A Talent Shared by Fish, Birds, Rats and Cows
Members of the same team have documented a magnetic sense in many different animals — exercised often without any obvious reason. They call it “spontaneous, non-goal-directed orientation” to the magnetic field and they’ve seen it in carp, in mole rats, and in cattle and deer.
And just a few days ago, they reported that dogs have a preferred orientation when defecating. A survey of 37 breeds showed that males and females favor a North-South axis and avoid East-West. Unlike the case of the red foxes, the researchers offer no obvious reason for the dogs’ preference; they call it “enigmatic.” (This has gotten a lot of press, for instance, here’s the Los Angeles Times coverage.)
The same team found additional support for the role of magnetic fields: EMFs from high-voltage power lines disrupt the alignment of the cows and deer. The researchers saw no preferred direction among cows for a distance of up to 150 meters from a power line. The “disturbing effect of the ELF MFs on body alignment diminished with distance from [the lines],” they reported in the highly regarded Proceedings of the National Academy of Sciences.

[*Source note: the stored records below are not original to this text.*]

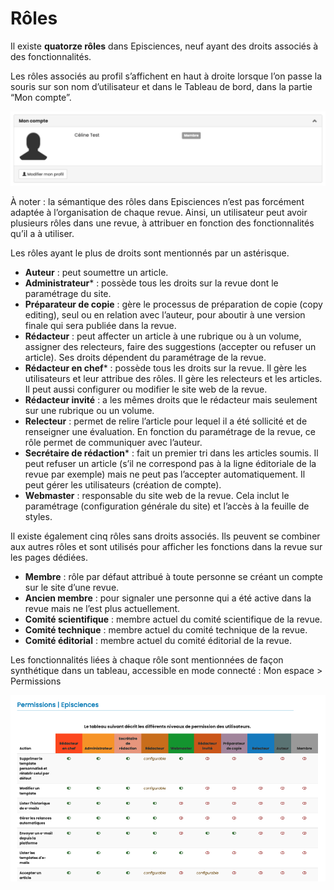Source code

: # Rôles
Il existe **quatorze rôles** dans Episciences, neuf ayant des droits associés à des fonctionnalités.

Les rôles associés au profil s’affichent en haut à droite lorsque l’on passe la souris sur son nom d’utilisateur et dans le Tableau de bord, dans la partie “Mon compte”.

![Alt text](img/roles-1.png "Mes rôles")

À noter : la sémantique des rôles dans Episciences n’est pas forcément adaptée à l’organisation de chaque revue. Ainsi, un utilisateur peut avoir plusieurs rôles dans une revue, à attribuer en fonction des fonctionnalités qu’il a à utiliser.

Les rôles ayant le plus de droits sont mentionnés par un astérisque.

+ **Auteur** : peut soumettre un article.
+ **Administrateur*** : possède tous les droits sur la revue dont le paramétrage du site.
+ **Préparateur de copie** : gère le processus de préparation de copie (copy editing), seul ou en relation avec l’auteur, pour aboutir à une version finale qui sera publiée dans la revue.
+ **Rédacteur** : peut affecter un article à une rubrique ou à un volume, assigner des relecteurs, faire des suggestions (accepter ou refuser un article). Ses droits dépendent du paramétrage de la revue.
+ **Rédacteur en chef*** : possède tous les droits sur la revue. Il gère les utilisateurs et leur attribue des rôles. Il gère les relecteurs et les articles. Il peut aussi configurer ou modifier le site web de la revue.
+ **Rédacteur invité** : a les mêmes droits que le rédacteur mais seulement sur une rubrique ou un volume.
+ **Relecteur** : permet de relire l’article pour lequel il a été sollicité et de renseigner une évaluation. En fonction du paramétrage de la revue, ce rôle permet de communiquer avec l’auteur.
+ **Secrétaire de rédaction*** : fait un premier tri dans les articles soumis. Il peut refuser un article (s’il ne correspond pas à la ligne éditoriale de la revue par exemple) mais ne peut pas l’accepter automatiquement. Il peut gérer les utilisateurs (création de compte).
+ **Webmaster** : responsable du site web de la revue. Cela inclut le paramétrage (configuration générale du site) et l’accès à la feuille de styles.

Il existe également cinq rôles sans droits associés. Ils peuvent se combiner aux autres rôles et sont utilisés pour afficher les fonctions dans la revue sur les pages dédiées.

+ **Membre** : rôle par défaut attribué à toute personne se créant un compte sur le site d’une revue. 
+ **Ancien membre** : pour signaler une personne qui a été active dans la revue mais ne l’est plus actuellement. 
+ **Comité scientifique** : membre actuel du comité scientifique de la revue. 
+ **Comité technique** : membre actuel du comité technique de la revue. 
+ **Comité éditorial** : membre actuel du comité éditorial de la revue.


Les fonctionnalités liées à chaque rôle sont mentionnées de façon synthétique dans un tableau, accessible en mode 
connecté : Mon espace > Permissions

![Alt text](img/roles-2.png "Permissions")
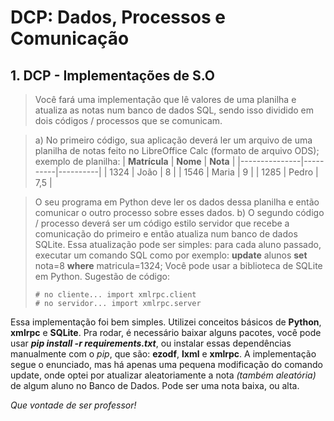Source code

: # DCP: Dados, Processos e Comunicação 
## 1. DCP - Implementações de S.O
>  Você fará uma implementação que lê valores de uma planilha e atualiza as notas num banco de dados SQL, sendo isso dividido em dois códigos / processos que se comunicam.

> a) No primeiro código, sua aplicação deverá ler um arquivo de uma planilha de notas feito no LibreOffice Calc (formato de arquivo ODS); exemplo de planilha: 
>  | **Matrícula** | **Nome** | **Nota** |
>|---------------|----------|----------|
>| 1324          | João     | 8        |
>| 1546          | Maria    | 9        |
>| 1285          | Pedro    | 7,5      |


 > O seu programa em Python deve ler os dados dessa planilha e então comunicar o outro processo sobre esses dados. 
 > b) O segundo código / processo deverá ser um código estilo servidor que recebe a comunicação do primeiro e então atualiza num banco de dados SQLite. Essa atualização pode ser simples: para cada aluno passado, executar um comando SQL como por exemplo:
 >  **update** alunos **set** nota=8 **where** matricula=1324;
 >   Você pode usar a biblioteca de SQLite em Python.
 >    Sugestão de código: 
 >   
>     # no cliente... import xmlrpc.client
>     # no servidor... import xmlrpc.server

Essa implementação foi bem simples. Utilizei conceitos básicos de **Python**, **xmlrpc** e **SQLite**. Pra rodar, é necessário baixar alguns pacotes, você pode usar ***pip install -r requirements.txt***, ou instalar essas dependências manualmente com o *pip*, que são: **ezodf**, **lxml** e **xmlrpc**. A implementação segue o enunciado, mas há apenas uma pequena modificação do comando update, onde optei por atualizar aleatoriamente a nota *(também aleatória)* de algum aluno no Banco de Dados. Pode ser uma nota baixa, ou alta. 

*Que vontade de ser professor!*
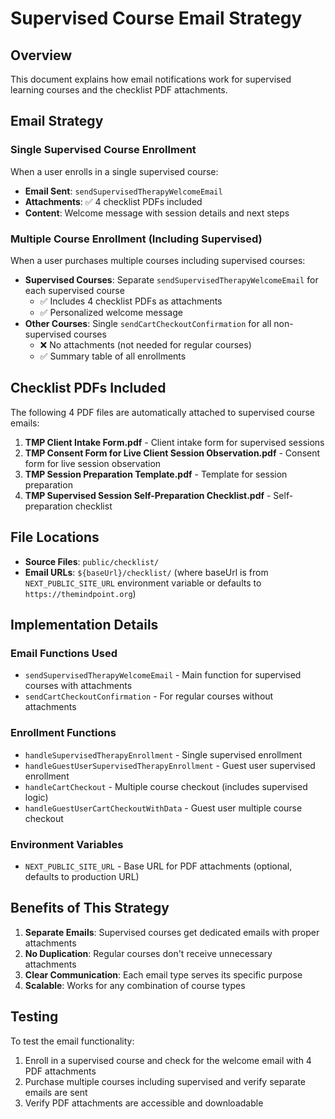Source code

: # Supervised Course Email Strategy

## Overview

This document explains how email notifications work for supervised learning courses and the checklist PDF attachments.

## Email Strategy

### Single Supervised Course Enrollment

When a user enrolls in a single supervised course:

- **Email Sent**: `sendSupervisedTherapyWelcomeEmail`
- **Attachments**: ✅ 4 checklist PDFs included
- **Content**: Welcome message with session details and next steps

### Multiple Course Enrollment (Including Supervised)

When a user purchases multiple courses including supervised courses:

- **Supervised Courses**: Separate `sendSupervisedTherapyWelcomeEmail` for each supervised course
  - ✅ Includes 4 checklist PDFs as attachments
  - ✅ Personalized welcome message
- **Other Courses**: Single `sendCartCheckoutConfirmation` for all non-supervised courses
  - ❌ No attachments (not needed for regular courses)
  - ✅ Summary table of all enrollments

## Checklist PDFs Included

The following 4 PDF files are automatically attached to supervised course emails:

1. **TMP Client Intake Form.pdf** - Client intake form for supervised sessions
2. **TMP Consent Form for Live Client Session Observation.pdf** - Consent form for live session observation
3. **TMP Session Preparation Template.pdf** - Template for session preparation
4. **TMP Supervised Session Self-Preparation Checklist.pdf** - Self-preparation checklist

## File Locations

- **Source Files**: `public/checklist/`
- **Email URLs**: `${baseUrl}/checklist/` (where baseUrl is from `NEXT_PUBLIC_SITE_URL` environment variable or defaults to `https://themindpoint.org`)

## Implementation Details

### Email Functions Used

- `sendSupervisedTherapyWelcomeEmail` - Main function for supervised courses with attachments
- `sendCartCheckoutConfirmation` - For regular courses without attachments

### Enrollment Functions

- `handleSupervisedTherapyEnrollment` - Single supervised enrollment
- `handleGuestUserSupervisedTherapyEnrollment` - Guest user supervised enrollment
- `handleCartCheckout` - Multiple course checkout (includes supervised logic)
- `handleGuestUserCartCheckoutWithData` - Guest user multiple course checkout

### Environment Variables

- `NEXT_PUBLIC_SITE_URL` - Base URL for PDF attachments (optional, defaults to production URL)

## Benefits of This Strategy

1. **Separate Emails**: Supervised courses get dedicated emails with proper attachments
2. **No Duplication**: Regular courses don't receive unnecessary attachments
3. **Clear Communication**: Each email type serves its specific purpose
4. **Scalable**: Works for any combination of course types

## Testing

To test the email functionality:

1. Enroll in a supervised course and check for the welcome email with 4 PDF attachments
2. Purchase multiple courses including supervised and verify separate emails are sent
3. Verify PDF attachments are accessible and downloadable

Similarly, the defecating dogs lose their preference for the North-South axis when there are variations in the local direction of the Earth’s magnetic field.
Many other species, especially birds, have long been known to use a magnetic compass for navigation. (See this review by two pioneers in the field.) What’s still mysterious is how they can do it. Various mechanisms have been proposed— based on magnetite, radical pair recombination and ion cyclotron resonance— yet a satisfying explanation remains elusive.
The important point seems to get lost: The fact that they can do it at all. The prevailing dogma remains that what we are seeing is anomalous — these effects are not real. Can’t we finally admit that they do exist?
Easier said than done. Sensitivity to weak electromagnetic field lies at the heart of the old thermal/non-thermal chestnut. The fox challenges the thermal paradigm, by being able to extract information from small changes in the local field. Whatever is going on has nothing to do with heating. The thermalists would have us believe that this amazing, unexplained talent is fanciful, at best. Saying otherwise would open up a Pandora’s box of health and safety concerns.